### DATA SECTION

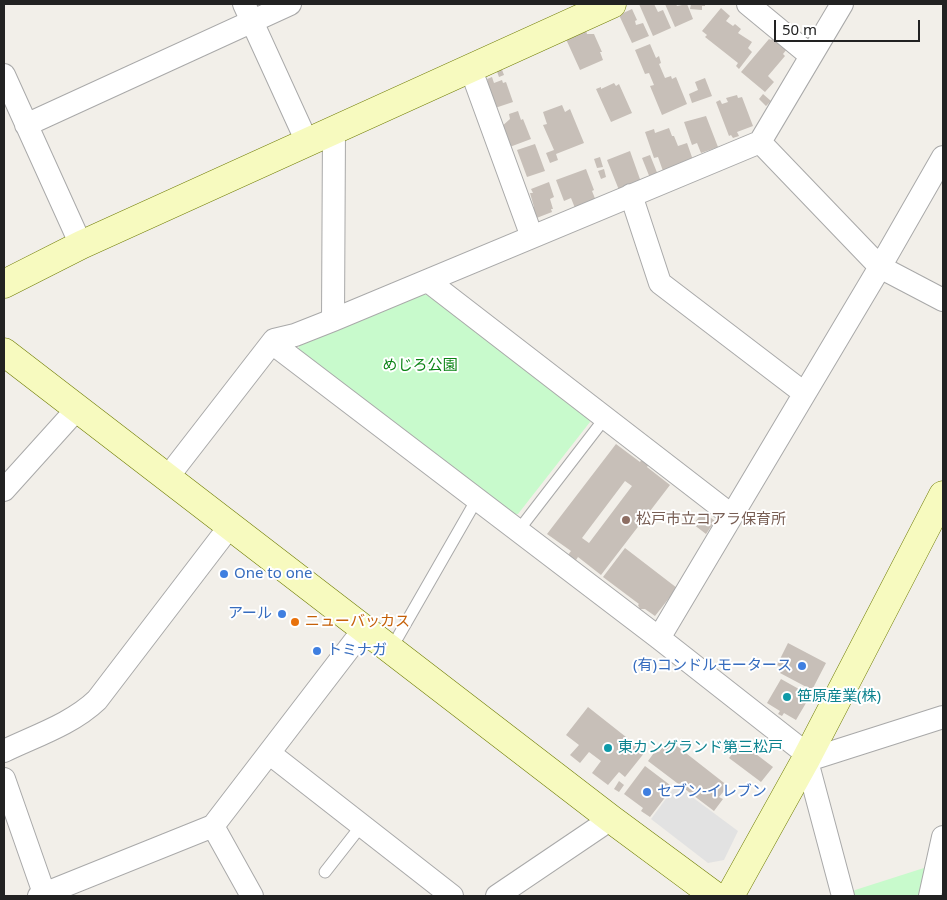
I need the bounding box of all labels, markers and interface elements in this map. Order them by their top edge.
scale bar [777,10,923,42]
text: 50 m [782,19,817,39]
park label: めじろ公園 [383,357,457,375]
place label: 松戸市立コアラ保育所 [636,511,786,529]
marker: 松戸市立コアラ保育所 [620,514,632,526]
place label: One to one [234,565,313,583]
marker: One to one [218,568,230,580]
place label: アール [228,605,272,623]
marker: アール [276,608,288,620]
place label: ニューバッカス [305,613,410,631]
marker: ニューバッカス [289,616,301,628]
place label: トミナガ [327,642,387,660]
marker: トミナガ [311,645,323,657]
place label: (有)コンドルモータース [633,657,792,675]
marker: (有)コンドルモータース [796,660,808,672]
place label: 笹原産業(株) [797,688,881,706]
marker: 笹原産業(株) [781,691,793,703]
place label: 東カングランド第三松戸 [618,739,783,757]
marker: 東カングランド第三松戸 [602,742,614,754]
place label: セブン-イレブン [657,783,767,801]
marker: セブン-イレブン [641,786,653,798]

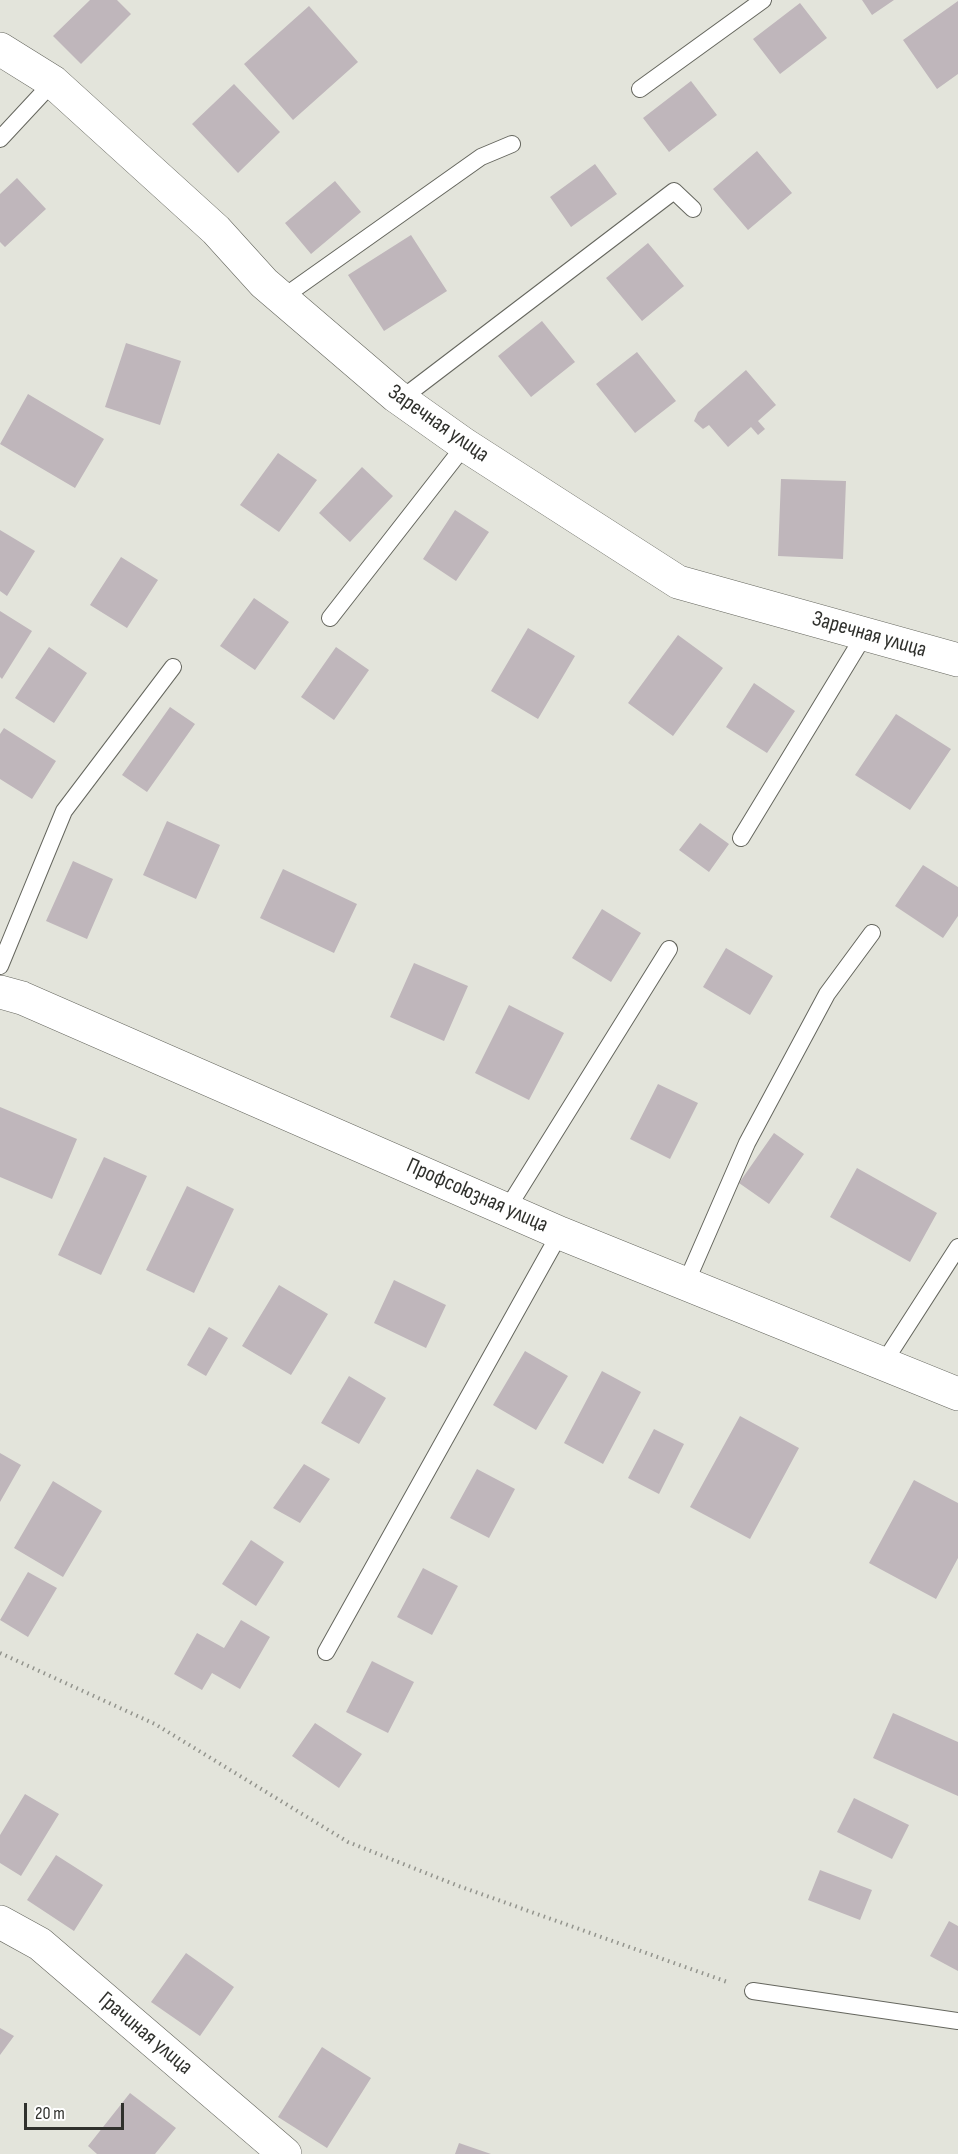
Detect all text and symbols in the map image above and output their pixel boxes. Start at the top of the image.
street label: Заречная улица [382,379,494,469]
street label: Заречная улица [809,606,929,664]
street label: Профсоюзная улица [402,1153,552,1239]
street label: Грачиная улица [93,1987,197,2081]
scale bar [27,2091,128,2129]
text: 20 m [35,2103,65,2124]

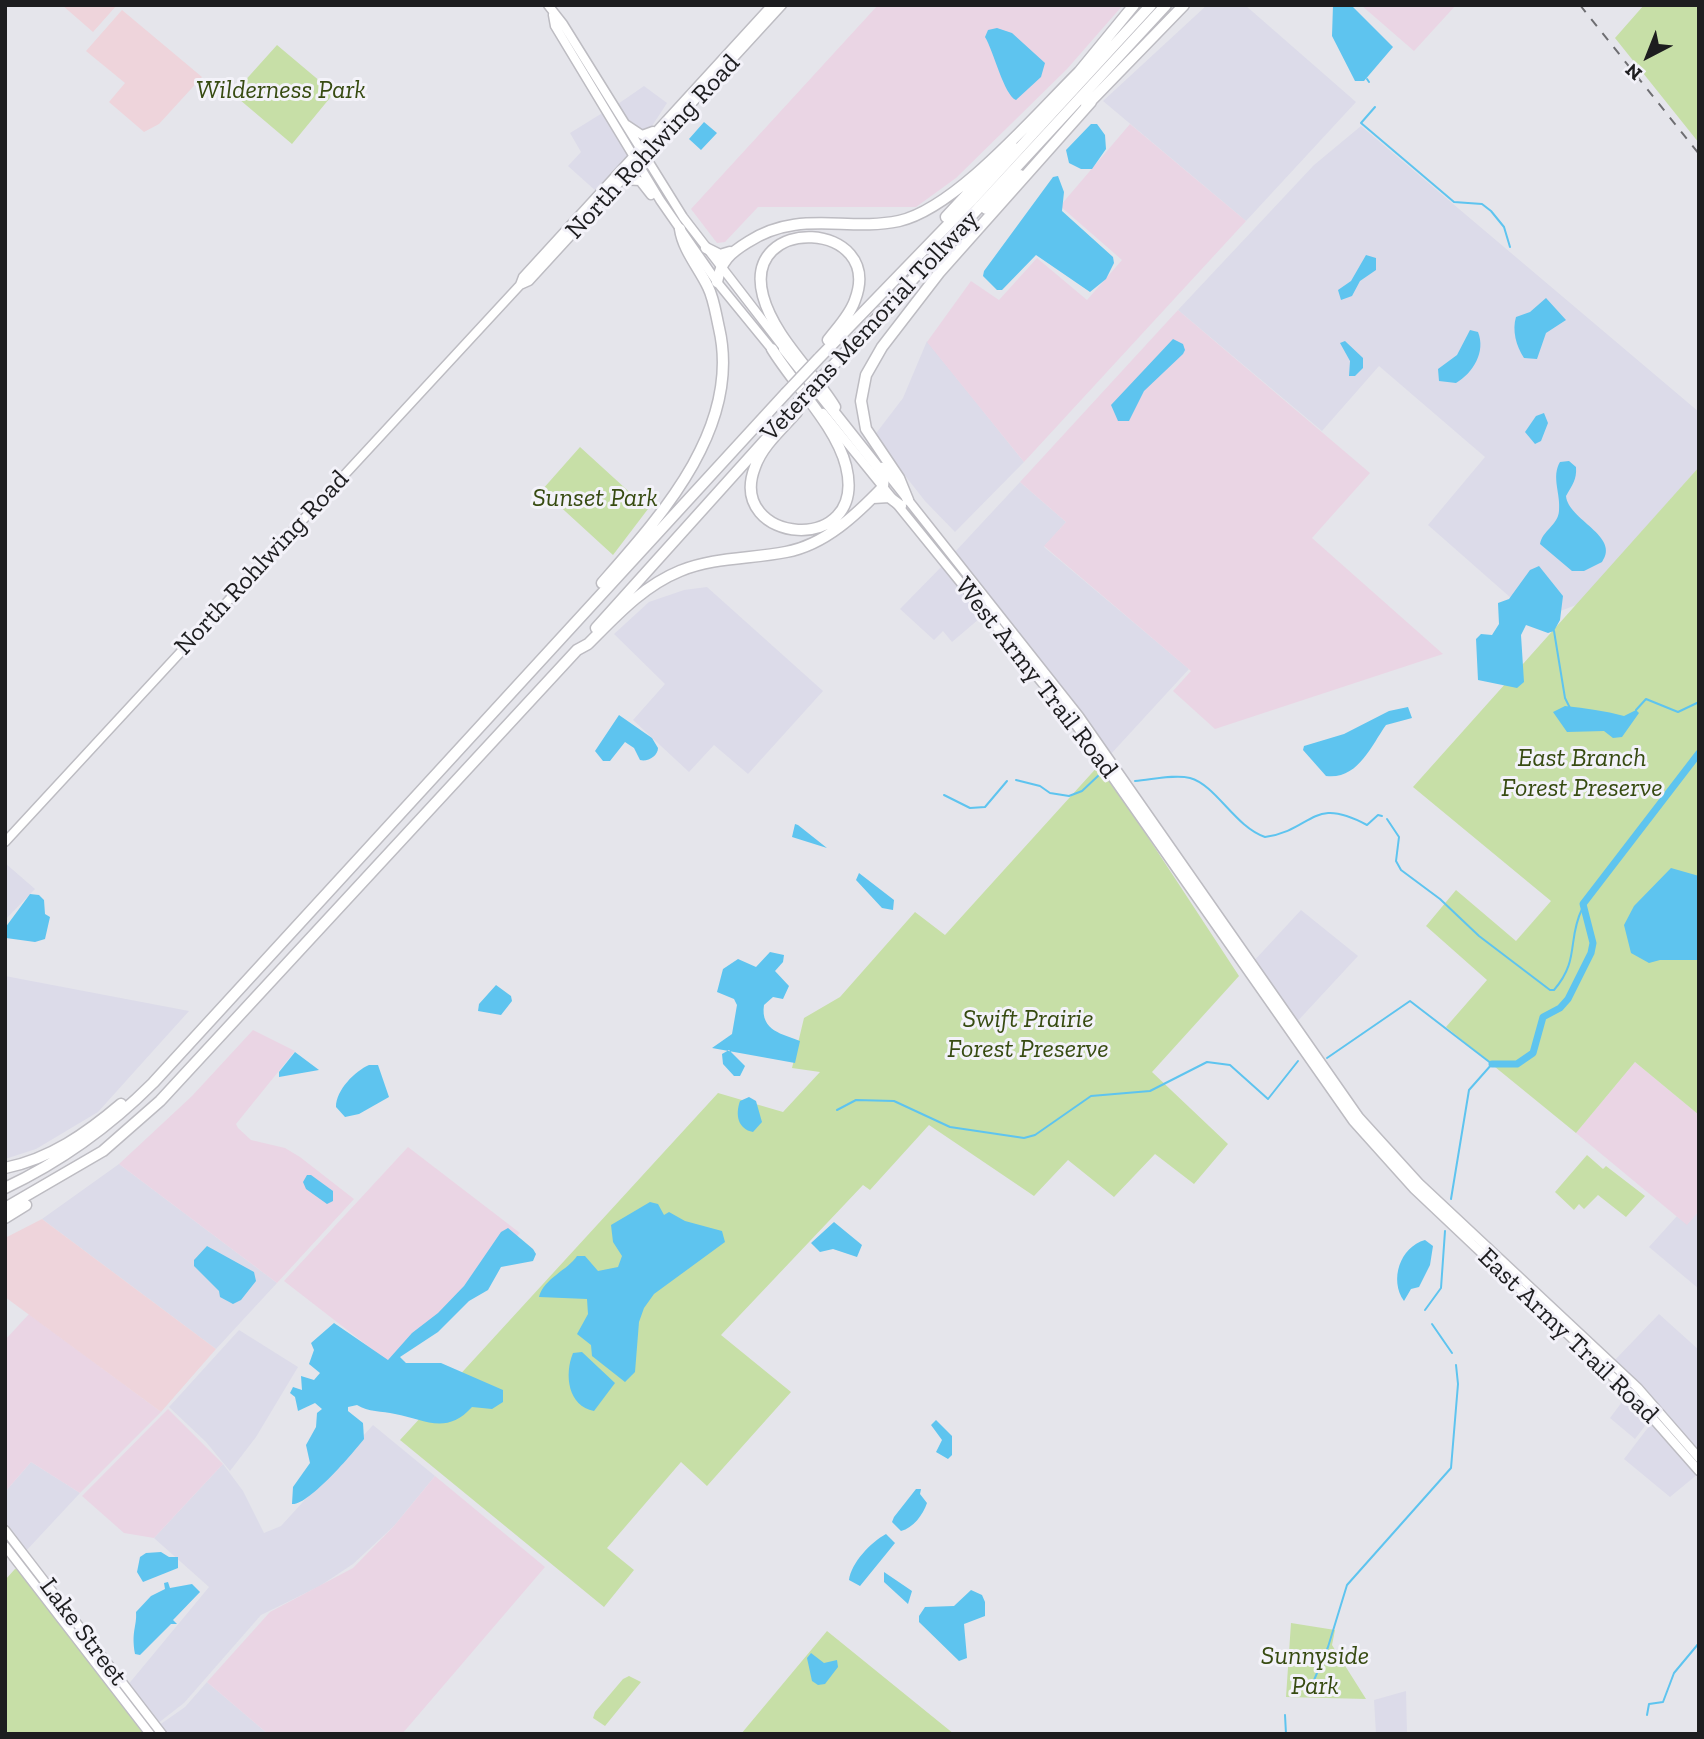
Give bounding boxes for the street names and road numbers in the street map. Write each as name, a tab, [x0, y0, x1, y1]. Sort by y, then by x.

### EXERCISE BRIEF
Could you repeat the data exactly, omitting its pictures?

### RESULT OF THIS TASK
I need the bounding box of all labels, markers and interface elements in this map. Order them by their top edge.
scale bar [777,10,923,42]
text: 50 m [782,19,817,39]
park label: めじろ公園 [383,357,457,375]
place label: 松戸市立コアラ保育所 [636,511,786,529]
marker: 松戸市立コアラ保育所 [620,514,632,526]
place label: One to one [234,565,313,583]
marker: One to one [218,568,230,580]
place label: アール [228,605,272,623]
marker: アール [276,608,288,620]
place label: ニューバッカス [305,613,410,631]
marker: ニューバッカス [289,616,301,628]
place label: トミナガ [327,642,387,660]
marker: トミナガ [311,645,323,657]
place label: (有)コンドルモータース [633,657,792,675]
marker: (有)コンドルモータース [796,660,808,672]
place label: 笹原産業(株) [797,688,881,706]
marker: 笹原産業(株) [781,691,793,703]
place label: 東カングランド第三松戸 [618,739,783,757]
marker: 東カングランド第三松戸 [602,742,614,754]
place label: セブン-イレブン [657,783,767,801]
marker: セブン-イレブン [641,786,653,798]

Detect all text and symbols in the map image above and output their pixel boxes. Start at the top of the image.
street label: Заречная улица [382,379,494,469]
street label: Заречная улица [809,606,929,664]
street label: Профсоюзная улица [402,1153,552,1239]
street label: Грачиная улица [93,1987,197,2081]
scale bar [27,2091,128,2129]
text: 20 m [35,2103,65,2124]

Give bounding boxes for the street names and road numbers in the street map. Write each as name, a tab, [x0, y0, x1, y1]. Sort by y, then by x.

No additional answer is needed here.